▶ _課題一覧_
1. 以下の「四月は君の嘘」の映画評について、(a)〜(c)の各記述が内容と一致するかどうかを「はい」または「いいえ」で答え、判断の決め手となる箇所を原文のまま引用してください。(a) 公生はヴァイオリニストの宮園かをりと出会う。(b) 公生がかをりと出会うのは、高校3年生になった4月である。(c) 筆者は、新城毅彦監督がじわじわと感情を高ぶらせていくことを得意としていると述べている。
2. 以下の「四月は君の嘘」の映画評を、最後の文の後から書き進めてください。

▶ _抜粋_

□ □ □ □

高校2年生となった4月のある日、公生は幼馴染の澤部椿(石井杏奈)と渡亮太(中川大志)に誘われ、ヴァイオリニスト・宮園かをり(広瀬すず)と出会う。
勝気で、自由奔放、まるで空に浮かぶ雲のように掴みどころのない性格――
そんなかをりの自由で豊かで楽しげな演奏に惹かれていく公生。
かをりの強引な誘いをきっかけに公生はピアノと”母との思い出”に再び向き合い始める。
ようやく動き出した公生の時間。
だが、かをりの身体は重い病に侵されていて…。
(公式サイトより)
(C)2016映画「四月は君の嘘」製作委員会(C)新川直司/講談社
美しい映像には定評のある新城毅彦監督ですが、
この監督は“死”なくしては男女の心の機微を描けないから、
実はドラマ的には凡庸となるんです。
この作品では“死”があるにもかかわらず、
漫画にもアニメにもなかった最もストレートな言葉を途中で使っちゃった。
それは後述しますが、
じわじわと感情を高ぶらせていく…ということが得意ではないので、
一気に感情をピークに持っていくしかない。
でも、あえてそのあたりをこの作品では描こうとしてないから、
そもそも「泣かせる気あんの?」なんて思っちゃったよ。

□ □ □ □

▶ _提供データ_
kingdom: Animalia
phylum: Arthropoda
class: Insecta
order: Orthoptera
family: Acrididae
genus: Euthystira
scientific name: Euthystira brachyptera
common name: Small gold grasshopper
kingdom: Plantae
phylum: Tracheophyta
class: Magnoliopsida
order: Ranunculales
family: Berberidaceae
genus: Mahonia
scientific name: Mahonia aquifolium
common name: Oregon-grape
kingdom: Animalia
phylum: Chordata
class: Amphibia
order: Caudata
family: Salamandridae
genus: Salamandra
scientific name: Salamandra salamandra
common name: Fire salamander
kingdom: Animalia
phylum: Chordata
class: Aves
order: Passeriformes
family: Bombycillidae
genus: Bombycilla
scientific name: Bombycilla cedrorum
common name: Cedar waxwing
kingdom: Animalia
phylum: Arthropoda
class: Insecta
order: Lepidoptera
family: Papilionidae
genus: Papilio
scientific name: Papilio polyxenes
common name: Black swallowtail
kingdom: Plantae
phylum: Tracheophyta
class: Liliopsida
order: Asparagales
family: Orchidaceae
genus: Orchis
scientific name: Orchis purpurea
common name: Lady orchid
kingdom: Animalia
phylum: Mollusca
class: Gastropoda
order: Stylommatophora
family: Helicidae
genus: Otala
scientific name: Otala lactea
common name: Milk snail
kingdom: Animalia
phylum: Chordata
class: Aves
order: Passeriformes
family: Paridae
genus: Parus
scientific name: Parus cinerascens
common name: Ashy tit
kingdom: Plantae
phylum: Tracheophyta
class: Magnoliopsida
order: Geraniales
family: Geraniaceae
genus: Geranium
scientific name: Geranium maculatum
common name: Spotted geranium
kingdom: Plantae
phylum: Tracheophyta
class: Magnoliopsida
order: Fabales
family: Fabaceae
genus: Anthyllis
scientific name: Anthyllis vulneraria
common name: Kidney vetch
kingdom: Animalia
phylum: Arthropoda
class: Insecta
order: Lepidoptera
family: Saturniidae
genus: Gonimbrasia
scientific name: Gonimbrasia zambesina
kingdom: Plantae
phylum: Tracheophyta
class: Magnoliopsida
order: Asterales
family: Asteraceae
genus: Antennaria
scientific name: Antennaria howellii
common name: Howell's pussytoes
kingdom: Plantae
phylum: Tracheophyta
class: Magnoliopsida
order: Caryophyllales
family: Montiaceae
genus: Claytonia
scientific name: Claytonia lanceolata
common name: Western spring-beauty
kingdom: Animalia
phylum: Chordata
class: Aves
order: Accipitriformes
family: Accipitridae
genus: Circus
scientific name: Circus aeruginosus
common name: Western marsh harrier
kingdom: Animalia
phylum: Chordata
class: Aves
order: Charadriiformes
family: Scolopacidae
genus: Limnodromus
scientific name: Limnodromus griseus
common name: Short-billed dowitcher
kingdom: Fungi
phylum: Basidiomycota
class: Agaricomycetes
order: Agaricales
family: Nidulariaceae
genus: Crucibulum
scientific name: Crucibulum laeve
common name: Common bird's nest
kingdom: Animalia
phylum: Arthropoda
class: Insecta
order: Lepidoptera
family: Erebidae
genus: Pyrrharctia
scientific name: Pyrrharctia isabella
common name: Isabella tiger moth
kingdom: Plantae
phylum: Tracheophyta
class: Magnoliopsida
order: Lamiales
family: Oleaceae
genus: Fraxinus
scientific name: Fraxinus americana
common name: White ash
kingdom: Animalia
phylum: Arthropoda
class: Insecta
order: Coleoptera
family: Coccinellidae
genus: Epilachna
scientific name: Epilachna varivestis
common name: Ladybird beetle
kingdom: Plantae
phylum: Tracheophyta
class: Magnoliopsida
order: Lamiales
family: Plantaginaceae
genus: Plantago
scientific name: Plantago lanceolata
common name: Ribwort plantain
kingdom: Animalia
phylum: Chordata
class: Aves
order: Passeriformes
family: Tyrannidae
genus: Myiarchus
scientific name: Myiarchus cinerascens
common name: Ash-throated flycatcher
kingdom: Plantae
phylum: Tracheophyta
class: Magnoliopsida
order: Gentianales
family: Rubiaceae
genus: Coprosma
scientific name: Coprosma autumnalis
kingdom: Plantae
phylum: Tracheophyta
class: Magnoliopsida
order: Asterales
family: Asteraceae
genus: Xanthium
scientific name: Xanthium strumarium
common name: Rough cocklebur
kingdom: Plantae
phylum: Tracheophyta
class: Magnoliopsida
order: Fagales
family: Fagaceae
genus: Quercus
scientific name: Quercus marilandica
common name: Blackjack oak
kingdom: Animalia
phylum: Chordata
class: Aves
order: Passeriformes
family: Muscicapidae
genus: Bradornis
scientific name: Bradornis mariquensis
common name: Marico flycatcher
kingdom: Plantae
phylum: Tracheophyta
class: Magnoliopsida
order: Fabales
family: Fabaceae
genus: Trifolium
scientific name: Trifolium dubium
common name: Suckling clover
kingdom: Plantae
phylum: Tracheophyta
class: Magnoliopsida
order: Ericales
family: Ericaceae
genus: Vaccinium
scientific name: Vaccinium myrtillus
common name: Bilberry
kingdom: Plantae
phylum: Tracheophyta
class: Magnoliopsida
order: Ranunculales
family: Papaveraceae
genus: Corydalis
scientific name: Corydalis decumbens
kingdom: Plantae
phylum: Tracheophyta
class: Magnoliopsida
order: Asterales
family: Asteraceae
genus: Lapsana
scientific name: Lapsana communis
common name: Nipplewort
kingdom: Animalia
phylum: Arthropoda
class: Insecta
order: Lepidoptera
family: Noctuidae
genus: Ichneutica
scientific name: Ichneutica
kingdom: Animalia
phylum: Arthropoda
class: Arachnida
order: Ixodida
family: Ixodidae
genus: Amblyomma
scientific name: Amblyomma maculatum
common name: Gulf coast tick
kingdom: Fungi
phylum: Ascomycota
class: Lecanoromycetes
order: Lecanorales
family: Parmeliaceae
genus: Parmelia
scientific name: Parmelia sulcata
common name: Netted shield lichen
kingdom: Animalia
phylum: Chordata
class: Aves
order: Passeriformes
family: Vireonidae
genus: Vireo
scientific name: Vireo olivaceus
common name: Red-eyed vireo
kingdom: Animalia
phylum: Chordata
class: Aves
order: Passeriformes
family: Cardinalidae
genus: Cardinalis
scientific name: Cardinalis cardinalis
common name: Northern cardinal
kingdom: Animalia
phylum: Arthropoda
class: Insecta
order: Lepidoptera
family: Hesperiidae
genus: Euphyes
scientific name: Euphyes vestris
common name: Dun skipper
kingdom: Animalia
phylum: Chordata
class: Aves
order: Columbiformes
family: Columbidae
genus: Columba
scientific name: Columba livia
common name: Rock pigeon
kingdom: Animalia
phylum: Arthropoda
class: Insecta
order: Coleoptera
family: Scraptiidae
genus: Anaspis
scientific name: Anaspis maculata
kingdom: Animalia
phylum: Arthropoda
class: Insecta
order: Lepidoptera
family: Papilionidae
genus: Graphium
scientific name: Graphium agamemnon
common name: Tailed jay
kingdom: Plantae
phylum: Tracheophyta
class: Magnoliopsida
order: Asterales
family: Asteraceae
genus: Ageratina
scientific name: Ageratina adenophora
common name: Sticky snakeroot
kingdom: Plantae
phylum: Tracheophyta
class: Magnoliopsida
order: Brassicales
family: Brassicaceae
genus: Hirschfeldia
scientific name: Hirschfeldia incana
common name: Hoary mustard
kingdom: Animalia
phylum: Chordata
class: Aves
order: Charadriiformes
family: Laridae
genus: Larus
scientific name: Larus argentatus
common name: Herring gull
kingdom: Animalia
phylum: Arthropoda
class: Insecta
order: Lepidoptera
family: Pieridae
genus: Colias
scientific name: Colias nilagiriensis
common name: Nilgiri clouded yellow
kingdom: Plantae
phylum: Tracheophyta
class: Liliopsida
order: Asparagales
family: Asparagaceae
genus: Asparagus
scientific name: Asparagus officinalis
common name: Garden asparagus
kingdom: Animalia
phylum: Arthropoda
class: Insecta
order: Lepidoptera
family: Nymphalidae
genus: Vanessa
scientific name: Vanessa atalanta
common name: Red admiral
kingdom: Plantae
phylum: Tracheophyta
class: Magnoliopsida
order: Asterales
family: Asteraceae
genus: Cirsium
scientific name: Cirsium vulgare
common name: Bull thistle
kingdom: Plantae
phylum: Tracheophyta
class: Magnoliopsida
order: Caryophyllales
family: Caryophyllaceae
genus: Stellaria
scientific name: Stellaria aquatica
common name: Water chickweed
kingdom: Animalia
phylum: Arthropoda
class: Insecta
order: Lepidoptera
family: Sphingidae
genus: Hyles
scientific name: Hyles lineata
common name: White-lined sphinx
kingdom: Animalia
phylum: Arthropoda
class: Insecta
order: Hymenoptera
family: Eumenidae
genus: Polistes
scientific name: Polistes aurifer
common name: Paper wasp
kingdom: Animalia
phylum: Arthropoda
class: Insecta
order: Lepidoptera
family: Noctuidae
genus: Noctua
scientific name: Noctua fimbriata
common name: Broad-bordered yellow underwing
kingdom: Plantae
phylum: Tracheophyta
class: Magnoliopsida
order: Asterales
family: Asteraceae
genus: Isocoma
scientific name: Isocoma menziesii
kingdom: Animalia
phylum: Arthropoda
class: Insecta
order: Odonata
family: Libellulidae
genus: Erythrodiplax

□ □ □ □

▶ _解答一覧_
1.
(a) はい。「ヴァイオリニスト・宮園かをり(広瀬すず)と出会う」
(b) いいえ。「高校2年生となった4月のある日」
(c) いいえ。「じわじわと感情を高ぶらせていく…ということが得意ではないので」

2.
終始淡泊な演出が盛り上がりを欠きました。
美しい映像と引き換えにドラマ性を失ったと言うべきか。
音楽はある意味主役なのに…
演奏中は二人だけの空間になれるからこそ、
ピアノとヴァイオリンという楽器を通して心を通わせることができるのに…
お互いの優しさや内に秘めた思いがモノローグで伝えられるのに…
そんな場面がすごく少なかった(4回)のが残念。
少ないなりにめっちゃよかった演奏場面をもっと長く見たかった。
音楽をアイテムに、
不治の病気を足かせとして、
明るくて爽やかな青春ラブストーリーにした感じ。
恋愛はハードルが高い方が燃え上がるという、
心理学用語の“ロミオとジュリエット効果”を狙ったものにしても、
二人の性格があまり活かされてない感は否めません。
楽譜が読めなくなるのは怨念のせい?
公生のお母さんのスパルタは狂気じみて殺気立ってたけど、
これは自分の命がもう長くないという理由があってのかなり強すぎた愛の鞭。
公生もその思いに応えようと必死に頑張った。
死に物狂いで頑張った。
自分でもパーフェクトと思えるような演奏ができても、
理不尽に叱責され、譜面に向かわされ、
ついに耐え切れなくなって口から勢いでつい飛び出してしまった、
「お母さんなんて死んじゃったらいいのに…」
という、
絶対に口にしちゃいけない言葉。
悪意のない子供が吐いた言葉を叶えてしまう理不尽な神様。
本当にお母さんが死んじゃって、
この言葉の呪縛が公生からピアノの音を奪いました。
でも、死んでもなお、
まるで公生を苦しめる呪縛霊のようにまとわりつくのはさすがにドン引き。
公生の勇姿を見守るために観客席の最後列に姿を現すのだって、
ホラー映画みたいに描く必要、ある!?
そんなテイストの作品ちゃうっちゅうねん。
確かにモノクロの漫画では影のようになってるけど、
映画でのこの演出はやり過ぎやわ。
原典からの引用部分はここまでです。